EXCERPTED PASSAGE —

^^^^^^^^^^^^^^^^

Roles of human peripheral blood leukocyte protein kinase C and G proteins in inflammatory mediator release by isogenic Escherichia coli strains.

The signal transduction pathway (protein kinase C [PKC], calcium influx, and G protein involvement) was studied with isogenic Escherichia coli strains expressing different types of adhesins (MSH+/- MS-Fim+/-, P-MRH+/- P-Fim+/-, and S-MRH+/- S-Fim+/-) or varying only in the expression of E. coli alpha-hemolysin. As target cells, human polymorphonuclear granulocytes (PMN) and a lymphocyte-monocyte-basophil (LMB) cell suspension were used. The alpha-hemolysin-producing (Hly+) strain E. coli K-12(pANN5211) induced calcium influx in a dose-dependent manner in both cell types. No calcium influx was detected after stimulation with the hemolysin-negative (Hly-) E. coli bacteria independent of the type of fimbriae. With Hly+ bacteria, a dose-dependent activation of PKC was observed in both cell types. The Hly- E. coli K-12 induced PKC to a lesser degree, expressing kinetics different from those of E. coli K-12(pANN5211) (Hly+). E. coli MSH+ MS-Fim+ was the most potent activator for PKC. Membrane preparations from leukocytes stimulated with Hly+ E. coli K-12(pANN5211) showed increased binding of [3H]guanylylimidodiphosphate, a nonhydrolyzable GTP analog, and increased GTPase activity compared with leukocytes stimulated with Hly- E. coli K-12. The amounts of GTPase activation and [3H]guanylylimidodiphosphate binding were similar for all Hly- E. coli bacteria in human PMN as well as in human LMB; no activation was obtained for E. coli bacteria without any type of fimbriae. GTP-gamma-S, a nonhydrolyzable GTP analog, inhibited the leukotriene B4 (LTB4) generation from human PMN by Hly- bacteria, unlike E. coli K-12(pANN5211). However, in the presence of NaF, a predominant activator of Gi, LTB4 generation by Hly+ and by Hly- bacteria was significantly enhanced. For LMBs only LTB4 generation by Hly+ bacteria was increased in the presence of GTP-gamma-S. NaF decreased the chemiluminescence induced by all E. coli strains. Our results thus indicate that (i) Hly+ and Hly- bacteria induce the activation of distinct G proteins, e.g., Gi, to different degrees, (ii) LTB4 generation and chemiluminescence response are differently regulated, and (iii) in comparison with PMN, a different signal transduction pathway is activated by E. coli bacteria in LMBs.

^^^^^^^^^^^^^^^^

LISTED ENTRIES —
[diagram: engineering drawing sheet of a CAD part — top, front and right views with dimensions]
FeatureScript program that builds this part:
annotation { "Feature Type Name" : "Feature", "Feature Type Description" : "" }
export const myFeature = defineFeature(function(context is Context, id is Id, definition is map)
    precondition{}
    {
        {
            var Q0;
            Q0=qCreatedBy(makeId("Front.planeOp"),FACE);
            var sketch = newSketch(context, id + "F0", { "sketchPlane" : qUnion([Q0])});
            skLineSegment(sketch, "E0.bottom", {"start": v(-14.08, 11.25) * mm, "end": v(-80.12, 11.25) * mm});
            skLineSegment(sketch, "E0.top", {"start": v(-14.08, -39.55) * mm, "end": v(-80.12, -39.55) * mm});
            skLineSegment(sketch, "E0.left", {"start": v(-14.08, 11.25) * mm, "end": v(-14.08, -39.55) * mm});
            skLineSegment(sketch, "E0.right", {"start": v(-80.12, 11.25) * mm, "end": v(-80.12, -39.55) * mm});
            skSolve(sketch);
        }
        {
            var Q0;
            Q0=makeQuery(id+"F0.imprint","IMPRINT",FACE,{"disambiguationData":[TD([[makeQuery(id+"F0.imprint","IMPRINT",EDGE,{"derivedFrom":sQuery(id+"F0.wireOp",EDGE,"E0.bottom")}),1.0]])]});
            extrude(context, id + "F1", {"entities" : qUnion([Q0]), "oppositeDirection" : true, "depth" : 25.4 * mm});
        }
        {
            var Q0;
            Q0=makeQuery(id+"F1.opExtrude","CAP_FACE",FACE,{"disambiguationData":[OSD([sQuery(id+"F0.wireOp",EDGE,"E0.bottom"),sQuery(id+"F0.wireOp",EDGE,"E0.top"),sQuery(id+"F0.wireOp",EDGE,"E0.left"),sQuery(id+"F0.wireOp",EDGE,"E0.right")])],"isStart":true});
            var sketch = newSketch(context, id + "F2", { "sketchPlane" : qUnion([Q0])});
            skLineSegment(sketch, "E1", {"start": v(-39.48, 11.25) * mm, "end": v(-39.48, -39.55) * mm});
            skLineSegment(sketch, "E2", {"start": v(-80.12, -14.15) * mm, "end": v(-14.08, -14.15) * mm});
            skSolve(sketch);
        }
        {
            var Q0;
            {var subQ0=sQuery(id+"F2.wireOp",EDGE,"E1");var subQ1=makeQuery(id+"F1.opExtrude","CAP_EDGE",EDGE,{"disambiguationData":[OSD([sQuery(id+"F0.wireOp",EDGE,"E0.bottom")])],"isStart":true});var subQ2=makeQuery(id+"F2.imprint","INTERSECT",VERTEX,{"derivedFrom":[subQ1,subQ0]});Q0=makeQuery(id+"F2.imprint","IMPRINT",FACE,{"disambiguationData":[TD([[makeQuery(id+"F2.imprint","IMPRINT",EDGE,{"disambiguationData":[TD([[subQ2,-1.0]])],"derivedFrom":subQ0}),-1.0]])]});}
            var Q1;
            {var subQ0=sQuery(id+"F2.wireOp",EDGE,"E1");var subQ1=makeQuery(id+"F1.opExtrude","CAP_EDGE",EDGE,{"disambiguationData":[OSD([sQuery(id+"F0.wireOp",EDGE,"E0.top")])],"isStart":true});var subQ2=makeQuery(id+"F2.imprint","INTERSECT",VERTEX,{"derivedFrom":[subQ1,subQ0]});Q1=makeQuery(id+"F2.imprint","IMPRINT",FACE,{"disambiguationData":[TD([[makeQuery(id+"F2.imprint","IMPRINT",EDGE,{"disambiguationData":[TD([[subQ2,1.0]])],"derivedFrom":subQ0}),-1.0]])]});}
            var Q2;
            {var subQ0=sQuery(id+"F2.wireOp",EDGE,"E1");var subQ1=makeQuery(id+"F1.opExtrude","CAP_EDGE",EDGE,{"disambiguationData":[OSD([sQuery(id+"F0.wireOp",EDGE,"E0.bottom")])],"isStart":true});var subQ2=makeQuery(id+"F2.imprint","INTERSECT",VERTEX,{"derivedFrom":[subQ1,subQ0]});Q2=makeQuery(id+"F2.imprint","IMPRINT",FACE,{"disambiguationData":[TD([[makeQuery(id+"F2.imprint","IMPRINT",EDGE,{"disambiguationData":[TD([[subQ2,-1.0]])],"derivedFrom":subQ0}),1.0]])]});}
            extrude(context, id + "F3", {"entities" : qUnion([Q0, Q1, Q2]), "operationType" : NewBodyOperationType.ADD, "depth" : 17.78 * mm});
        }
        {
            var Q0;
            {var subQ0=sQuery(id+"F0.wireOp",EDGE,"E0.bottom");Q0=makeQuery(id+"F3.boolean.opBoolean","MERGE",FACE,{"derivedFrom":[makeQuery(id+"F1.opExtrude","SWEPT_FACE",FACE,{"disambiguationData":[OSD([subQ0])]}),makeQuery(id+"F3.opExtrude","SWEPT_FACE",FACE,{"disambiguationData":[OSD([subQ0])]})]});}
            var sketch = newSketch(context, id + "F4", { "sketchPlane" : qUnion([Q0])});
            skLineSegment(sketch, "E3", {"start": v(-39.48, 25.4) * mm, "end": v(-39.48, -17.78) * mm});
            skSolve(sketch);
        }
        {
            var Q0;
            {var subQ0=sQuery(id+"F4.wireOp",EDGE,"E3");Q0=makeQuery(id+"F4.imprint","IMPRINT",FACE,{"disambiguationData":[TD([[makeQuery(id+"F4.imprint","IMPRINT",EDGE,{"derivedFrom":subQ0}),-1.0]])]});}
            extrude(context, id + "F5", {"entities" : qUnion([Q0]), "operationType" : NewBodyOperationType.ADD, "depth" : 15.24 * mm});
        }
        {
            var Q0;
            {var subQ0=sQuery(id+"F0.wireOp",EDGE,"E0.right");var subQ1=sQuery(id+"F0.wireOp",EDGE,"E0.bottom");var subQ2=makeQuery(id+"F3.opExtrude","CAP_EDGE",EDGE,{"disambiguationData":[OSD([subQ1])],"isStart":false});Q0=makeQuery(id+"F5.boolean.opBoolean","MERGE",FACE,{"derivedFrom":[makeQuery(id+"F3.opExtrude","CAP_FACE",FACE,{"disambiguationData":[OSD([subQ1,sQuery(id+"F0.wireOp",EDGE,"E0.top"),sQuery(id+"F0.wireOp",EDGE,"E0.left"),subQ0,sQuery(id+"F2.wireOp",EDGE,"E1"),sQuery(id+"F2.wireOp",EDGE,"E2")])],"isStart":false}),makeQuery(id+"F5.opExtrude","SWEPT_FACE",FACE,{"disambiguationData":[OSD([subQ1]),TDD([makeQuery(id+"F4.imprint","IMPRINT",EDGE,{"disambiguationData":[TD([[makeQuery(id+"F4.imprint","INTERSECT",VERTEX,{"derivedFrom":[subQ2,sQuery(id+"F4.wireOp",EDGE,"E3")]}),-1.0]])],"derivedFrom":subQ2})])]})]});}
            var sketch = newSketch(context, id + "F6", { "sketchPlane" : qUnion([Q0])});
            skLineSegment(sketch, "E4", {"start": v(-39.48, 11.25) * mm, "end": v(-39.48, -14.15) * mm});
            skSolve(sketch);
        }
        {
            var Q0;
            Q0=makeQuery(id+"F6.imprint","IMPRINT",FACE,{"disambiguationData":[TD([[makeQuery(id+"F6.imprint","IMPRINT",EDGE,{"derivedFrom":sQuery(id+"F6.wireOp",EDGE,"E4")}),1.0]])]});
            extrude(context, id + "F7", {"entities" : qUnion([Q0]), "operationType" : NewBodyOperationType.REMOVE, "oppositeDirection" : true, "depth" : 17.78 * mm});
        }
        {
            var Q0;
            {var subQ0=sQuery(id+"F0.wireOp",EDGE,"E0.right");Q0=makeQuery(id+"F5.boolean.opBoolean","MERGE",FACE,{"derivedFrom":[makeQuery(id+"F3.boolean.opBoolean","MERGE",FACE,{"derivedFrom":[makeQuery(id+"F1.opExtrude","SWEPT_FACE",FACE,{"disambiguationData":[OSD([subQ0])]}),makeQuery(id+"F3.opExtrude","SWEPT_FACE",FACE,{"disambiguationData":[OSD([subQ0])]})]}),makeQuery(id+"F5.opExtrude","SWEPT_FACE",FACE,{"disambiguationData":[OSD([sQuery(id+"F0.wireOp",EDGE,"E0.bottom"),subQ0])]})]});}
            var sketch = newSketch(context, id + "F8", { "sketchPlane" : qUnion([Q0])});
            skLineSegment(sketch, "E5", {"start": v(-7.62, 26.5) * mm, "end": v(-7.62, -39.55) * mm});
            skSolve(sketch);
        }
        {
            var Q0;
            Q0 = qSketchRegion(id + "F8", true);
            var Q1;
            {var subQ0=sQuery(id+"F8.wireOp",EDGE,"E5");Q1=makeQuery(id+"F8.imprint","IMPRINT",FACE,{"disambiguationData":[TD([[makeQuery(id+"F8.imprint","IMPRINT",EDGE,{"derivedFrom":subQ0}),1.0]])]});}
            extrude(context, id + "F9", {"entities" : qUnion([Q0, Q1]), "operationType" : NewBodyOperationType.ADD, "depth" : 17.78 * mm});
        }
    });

^^^^^^^^^^^^^^^^

WORK TO COMPLETE — In the abstract on leukocyte signal transduction and E. coli strains, which strain was the most potent activator of PKC?

ANSWER FOR THIS EXERCISE — E. coli MSH+ MS-Fim+